Activity – Every line of the records that contains the string "произведения" counts once; give the total and nothing else.

= = =

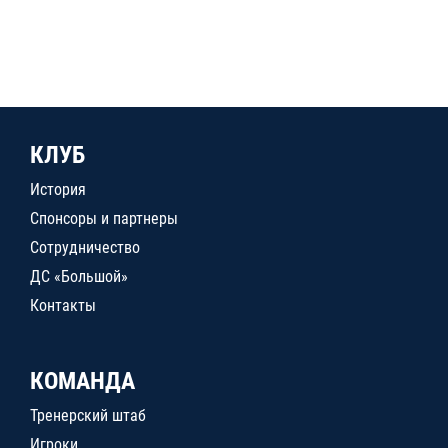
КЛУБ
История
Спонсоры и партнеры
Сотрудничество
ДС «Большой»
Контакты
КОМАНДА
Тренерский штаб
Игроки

= = =

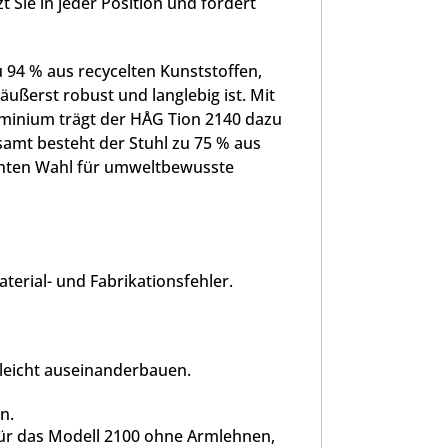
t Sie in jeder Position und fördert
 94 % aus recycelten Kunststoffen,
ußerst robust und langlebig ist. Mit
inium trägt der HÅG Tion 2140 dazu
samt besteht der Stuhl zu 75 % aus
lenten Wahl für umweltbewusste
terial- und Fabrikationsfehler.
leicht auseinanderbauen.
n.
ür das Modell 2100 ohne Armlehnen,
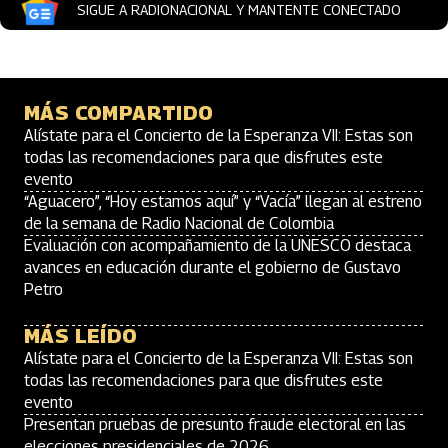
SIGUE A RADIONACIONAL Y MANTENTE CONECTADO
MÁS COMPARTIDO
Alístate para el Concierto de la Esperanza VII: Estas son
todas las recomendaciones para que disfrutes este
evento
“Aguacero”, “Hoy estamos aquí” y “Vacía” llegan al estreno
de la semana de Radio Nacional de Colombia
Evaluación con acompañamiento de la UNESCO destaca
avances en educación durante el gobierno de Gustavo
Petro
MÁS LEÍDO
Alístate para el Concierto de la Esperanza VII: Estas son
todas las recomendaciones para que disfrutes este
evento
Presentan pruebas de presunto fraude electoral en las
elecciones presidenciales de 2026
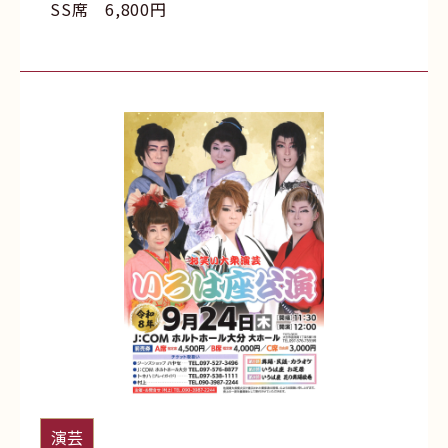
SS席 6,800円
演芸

= = =

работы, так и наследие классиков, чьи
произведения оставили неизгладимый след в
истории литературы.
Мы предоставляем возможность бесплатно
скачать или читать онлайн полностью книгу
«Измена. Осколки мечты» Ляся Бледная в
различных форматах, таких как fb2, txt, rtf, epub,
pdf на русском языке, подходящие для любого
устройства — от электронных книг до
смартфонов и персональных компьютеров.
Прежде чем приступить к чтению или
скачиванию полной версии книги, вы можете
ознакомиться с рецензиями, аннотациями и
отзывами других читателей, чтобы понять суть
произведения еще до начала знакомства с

= = =

Exercise answer – 2